Emperor-class nutrition and taste The sturgeon is grown in clean and severely cold water. As it grows very slowly, its meat has large and tender tissues and is odorless and boneless, and melts immediately inside the mouth, like that of deep sea fishes. The sturgeon meat contains high protein, vitamin A, vitamin B12 and folic acid, and its unsaturated fatty acid which is 3-5 times higher than that of other fishes. More interestingly, the white sturgeon cartilage turns translucent after boiling and contains rich collagens, and it is tasteful and chewy.

  • Eggs: the sturgeon eggs are good ingredient for caviar and contain high nutritional value.
  • Maw: commonly known as the emperor sturgeon glue, it is the highest class of its kind and valuable tonic for strength.

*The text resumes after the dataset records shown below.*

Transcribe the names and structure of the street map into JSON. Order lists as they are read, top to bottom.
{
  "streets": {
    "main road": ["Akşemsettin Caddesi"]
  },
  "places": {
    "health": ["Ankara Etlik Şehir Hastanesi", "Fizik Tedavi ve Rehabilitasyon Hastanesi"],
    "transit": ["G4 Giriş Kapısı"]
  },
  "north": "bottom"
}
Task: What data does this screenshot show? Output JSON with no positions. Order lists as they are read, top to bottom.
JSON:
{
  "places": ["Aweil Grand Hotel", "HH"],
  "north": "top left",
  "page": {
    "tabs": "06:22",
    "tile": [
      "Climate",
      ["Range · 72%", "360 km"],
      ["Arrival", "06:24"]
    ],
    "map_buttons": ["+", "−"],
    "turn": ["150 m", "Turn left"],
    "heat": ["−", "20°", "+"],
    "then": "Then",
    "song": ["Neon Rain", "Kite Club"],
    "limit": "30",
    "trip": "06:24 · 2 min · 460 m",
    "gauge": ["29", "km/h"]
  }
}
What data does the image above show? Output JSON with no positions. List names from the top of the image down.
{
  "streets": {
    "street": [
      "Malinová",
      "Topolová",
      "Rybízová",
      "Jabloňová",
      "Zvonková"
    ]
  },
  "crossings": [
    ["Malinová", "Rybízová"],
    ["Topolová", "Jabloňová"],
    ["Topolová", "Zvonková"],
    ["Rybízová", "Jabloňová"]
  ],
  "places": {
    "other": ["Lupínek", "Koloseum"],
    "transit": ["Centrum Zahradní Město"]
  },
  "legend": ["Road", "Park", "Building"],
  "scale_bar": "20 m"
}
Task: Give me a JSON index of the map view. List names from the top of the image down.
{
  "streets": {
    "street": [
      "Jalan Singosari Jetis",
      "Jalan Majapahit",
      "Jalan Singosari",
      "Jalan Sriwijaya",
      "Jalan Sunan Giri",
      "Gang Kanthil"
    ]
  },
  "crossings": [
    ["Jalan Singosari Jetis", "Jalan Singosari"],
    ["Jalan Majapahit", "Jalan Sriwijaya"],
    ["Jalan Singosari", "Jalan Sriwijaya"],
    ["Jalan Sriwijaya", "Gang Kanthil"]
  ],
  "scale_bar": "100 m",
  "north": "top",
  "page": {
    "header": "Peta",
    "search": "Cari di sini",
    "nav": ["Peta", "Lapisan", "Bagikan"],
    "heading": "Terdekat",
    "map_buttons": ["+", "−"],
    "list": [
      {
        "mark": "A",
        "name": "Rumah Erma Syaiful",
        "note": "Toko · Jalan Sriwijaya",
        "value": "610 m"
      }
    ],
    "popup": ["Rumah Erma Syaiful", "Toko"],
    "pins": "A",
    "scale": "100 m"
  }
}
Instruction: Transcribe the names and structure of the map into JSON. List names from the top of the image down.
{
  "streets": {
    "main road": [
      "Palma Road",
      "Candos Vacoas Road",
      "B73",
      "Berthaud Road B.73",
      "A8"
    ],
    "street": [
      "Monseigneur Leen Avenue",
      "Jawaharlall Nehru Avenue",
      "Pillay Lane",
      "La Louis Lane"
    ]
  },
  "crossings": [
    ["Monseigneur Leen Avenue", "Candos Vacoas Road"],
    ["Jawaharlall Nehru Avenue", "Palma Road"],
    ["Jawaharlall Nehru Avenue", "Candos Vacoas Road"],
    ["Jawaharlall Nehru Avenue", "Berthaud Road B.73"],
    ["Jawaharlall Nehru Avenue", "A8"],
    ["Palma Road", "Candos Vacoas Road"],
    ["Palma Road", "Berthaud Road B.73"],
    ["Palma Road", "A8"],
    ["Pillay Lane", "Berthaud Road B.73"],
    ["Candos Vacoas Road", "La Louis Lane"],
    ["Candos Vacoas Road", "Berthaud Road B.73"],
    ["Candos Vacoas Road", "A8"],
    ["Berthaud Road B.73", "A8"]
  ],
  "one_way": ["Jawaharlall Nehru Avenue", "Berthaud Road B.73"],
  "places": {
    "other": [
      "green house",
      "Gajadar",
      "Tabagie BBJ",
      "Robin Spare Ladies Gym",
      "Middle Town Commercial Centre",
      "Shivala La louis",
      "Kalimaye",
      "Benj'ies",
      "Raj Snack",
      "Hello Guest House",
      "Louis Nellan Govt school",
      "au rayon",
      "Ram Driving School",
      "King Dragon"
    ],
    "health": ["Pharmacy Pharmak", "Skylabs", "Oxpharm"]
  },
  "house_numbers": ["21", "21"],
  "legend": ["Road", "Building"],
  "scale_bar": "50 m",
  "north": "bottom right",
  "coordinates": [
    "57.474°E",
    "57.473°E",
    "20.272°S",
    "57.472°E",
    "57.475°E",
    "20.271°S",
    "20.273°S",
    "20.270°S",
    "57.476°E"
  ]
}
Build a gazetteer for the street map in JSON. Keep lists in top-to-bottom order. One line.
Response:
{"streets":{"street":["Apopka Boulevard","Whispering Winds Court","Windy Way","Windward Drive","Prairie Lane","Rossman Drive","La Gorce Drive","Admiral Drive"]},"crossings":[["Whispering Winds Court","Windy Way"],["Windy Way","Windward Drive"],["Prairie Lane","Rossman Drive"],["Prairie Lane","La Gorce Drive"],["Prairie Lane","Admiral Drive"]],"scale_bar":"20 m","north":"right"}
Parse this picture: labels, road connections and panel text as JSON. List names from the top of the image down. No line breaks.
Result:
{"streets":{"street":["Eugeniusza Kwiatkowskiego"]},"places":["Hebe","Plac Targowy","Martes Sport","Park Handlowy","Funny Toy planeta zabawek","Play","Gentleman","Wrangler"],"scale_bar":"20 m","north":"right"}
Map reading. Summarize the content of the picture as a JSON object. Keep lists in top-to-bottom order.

  • Spinal marrow: commonly known as the 魚信 containing high anticancer effect according to a study by UCLA.
  • Skull: it is also a cartilage which as classified as a tribute in the Qing Dynasty:"the sturgeon skull is much more delicious than bird's nest".
  • Lips: also known as the deer head, contain rich gelatin and are ideal tonic for strength, with a taste better than the shark's fin.
  • Intestines: tasty and sweet, they look like noodles made form bean or sweet potato starch, and can be served with the liver and skin.
Supreme sturgeon eggs There are two kinds of roe, the egg and the sperm. Sturgeon eggs are supreme food, and most of them are preserved: first salted and left for getting mature naturally. The Caspian Sea connecting Iran and Russia is the major production area of sturgeon eggs.

  • Professional culturing The CHCC specially develops and imports professional techniques for sturgeon culturing. Currently, the farm cultures and displays a total of 9 species, including the Amur sturgeon (Acipenser schrenckii), the Mississippi paddlefish (Polyodon spathula), the Sterlet (Acipenser ruthenus), the Chinese sturgeon (Acipenser sinensis), the Russian sturgeon (Acipenser gueldenstaedtii), the Beluga sturgeon (Huso huso), the White sturgeon (Acipenser transmontanus), the starry sturgeon (Acipenser stellatus), and the Siberian sturgeon (Acipenser baerii), in order to let sturgeons live and grow in the great mountains and clear water of Sansha and to provide Taiwanese people with the opportunity to taste the emperor-class gourmet food.